REQUIRED WORK — Skip all lines in the entries below that come before the one containing "竄逃的範圍，撰寫不同的腳本。以在地面活動的". Repeat that line and the rest exactly.

● ● ● ●

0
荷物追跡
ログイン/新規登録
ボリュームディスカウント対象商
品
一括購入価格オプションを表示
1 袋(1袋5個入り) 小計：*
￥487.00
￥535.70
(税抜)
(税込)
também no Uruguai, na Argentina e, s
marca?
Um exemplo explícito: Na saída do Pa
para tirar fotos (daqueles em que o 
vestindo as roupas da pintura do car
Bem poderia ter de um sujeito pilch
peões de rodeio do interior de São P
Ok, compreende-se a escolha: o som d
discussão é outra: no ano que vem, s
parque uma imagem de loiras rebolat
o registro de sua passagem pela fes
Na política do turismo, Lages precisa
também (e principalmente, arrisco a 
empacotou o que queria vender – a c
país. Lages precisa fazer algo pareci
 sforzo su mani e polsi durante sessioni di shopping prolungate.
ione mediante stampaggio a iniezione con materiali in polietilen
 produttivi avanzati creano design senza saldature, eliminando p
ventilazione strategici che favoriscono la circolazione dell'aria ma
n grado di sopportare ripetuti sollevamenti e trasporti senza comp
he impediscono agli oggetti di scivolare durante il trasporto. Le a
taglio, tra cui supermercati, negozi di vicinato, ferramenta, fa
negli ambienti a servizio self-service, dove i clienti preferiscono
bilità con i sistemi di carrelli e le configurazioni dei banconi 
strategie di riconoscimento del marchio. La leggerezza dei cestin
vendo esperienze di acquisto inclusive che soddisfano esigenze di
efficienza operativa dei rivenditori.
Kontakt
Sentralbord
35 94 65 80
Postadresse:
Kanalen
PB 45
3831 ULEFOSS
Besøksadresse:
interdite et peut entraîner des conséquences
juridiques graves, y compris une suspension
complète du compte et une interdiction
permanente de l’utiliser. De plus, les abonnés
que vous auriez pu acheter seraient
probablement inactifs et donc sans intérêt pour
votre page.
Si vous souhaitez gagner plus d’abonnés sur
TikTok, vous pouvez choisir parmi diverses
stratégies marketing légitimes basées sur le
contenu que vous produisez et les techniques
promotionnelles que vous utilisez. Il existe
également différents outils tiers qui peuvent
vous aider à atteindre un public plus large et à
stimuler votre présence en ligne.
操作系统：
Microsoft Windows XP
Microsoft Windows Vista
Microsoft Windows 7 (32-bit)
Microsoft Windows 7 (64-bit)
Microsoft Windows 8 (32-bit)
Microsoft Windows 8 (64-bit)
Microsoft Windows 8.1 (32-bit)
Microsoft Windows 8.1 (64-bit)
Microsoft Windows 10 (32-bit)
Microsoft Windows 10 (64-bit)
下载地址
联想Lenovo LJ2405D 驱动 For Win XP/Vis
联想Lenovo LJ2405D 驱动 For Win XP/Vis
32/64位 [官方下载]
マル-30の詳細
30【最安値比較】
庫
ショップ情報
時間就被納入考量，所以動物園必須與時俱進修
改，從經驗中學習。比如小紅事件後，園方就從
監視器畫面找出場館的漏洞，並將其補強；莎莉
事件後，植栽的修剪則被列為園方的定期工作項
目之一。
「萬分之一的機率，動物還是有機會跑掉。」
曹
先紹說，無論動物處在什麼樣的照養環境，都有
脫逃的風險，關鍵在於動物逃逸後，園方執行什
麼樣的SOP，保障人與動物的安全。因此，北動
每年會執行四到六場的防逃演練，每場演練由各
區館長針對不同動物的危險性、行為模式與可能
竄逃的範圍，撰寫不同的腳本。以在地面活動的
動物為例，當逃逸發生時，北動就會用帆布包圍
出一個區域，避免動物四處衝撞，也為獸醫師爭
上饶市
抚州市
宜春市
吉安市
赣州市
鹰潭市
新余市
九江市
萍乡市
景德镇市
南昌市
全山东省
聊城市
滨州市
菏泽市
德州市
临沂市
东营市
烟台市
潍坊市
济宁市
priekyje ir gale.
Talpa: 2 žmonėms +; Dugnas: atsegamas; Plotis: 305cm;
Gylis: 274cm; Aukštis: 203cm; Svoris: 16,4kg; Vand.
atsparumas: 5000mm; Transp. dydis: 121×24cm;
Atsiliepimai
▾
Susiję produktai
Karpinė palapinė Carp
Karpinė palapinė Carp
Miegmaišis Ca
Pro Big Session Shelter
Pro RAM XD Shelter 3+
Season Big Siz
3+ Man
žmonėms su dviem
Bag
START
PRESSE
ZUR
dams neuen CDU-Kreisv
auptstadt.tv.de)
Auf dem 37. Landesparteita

● ● ● ●

REPLY TO THE EXERCISE —
竄逃的範圍，撰寫不同的腳本。以在地面活動的
動物為例，當逃逸發生時，北動就會用帆布包圍
出一個區域，避免動物四處衝撞，也為獸醫師爭
上饶市
抚州市
宜春市
吉安市
赣州市
鹰潭市
新余市
九江市
萍乡市
景德镇市
南昌市
全山东省
聊城市
滨州市
菏泽市
德州市
临沂市
东营市
烟台市
潍坊市
济宁市
priekyje ir gale.
Talpa: 2 žmonėms +; Dugnas: atsegamas; Plotis: 305cm;
Gylis: 274cm; Aukštis: 203cm; Svoris: 16,4kg; Vand.
atsparumas: 5000mm; Transp. dydis: 121×24cm;
Atsiliepimai
▾
Susiję produktai
Karpinė palapinė Carp
Karpinė palapinė Carp
Miegmaišis Ca
Pro Big Session Shelter
Pro RAM XD Shelter 3+
Season Big Siz
3+ Man
žmonėms su dviem
Bag
START
PRESSE
ZUR
dams neuen CDU-Kreisv
auptstadt.tv.de)
Auf dem 37. Landesparteita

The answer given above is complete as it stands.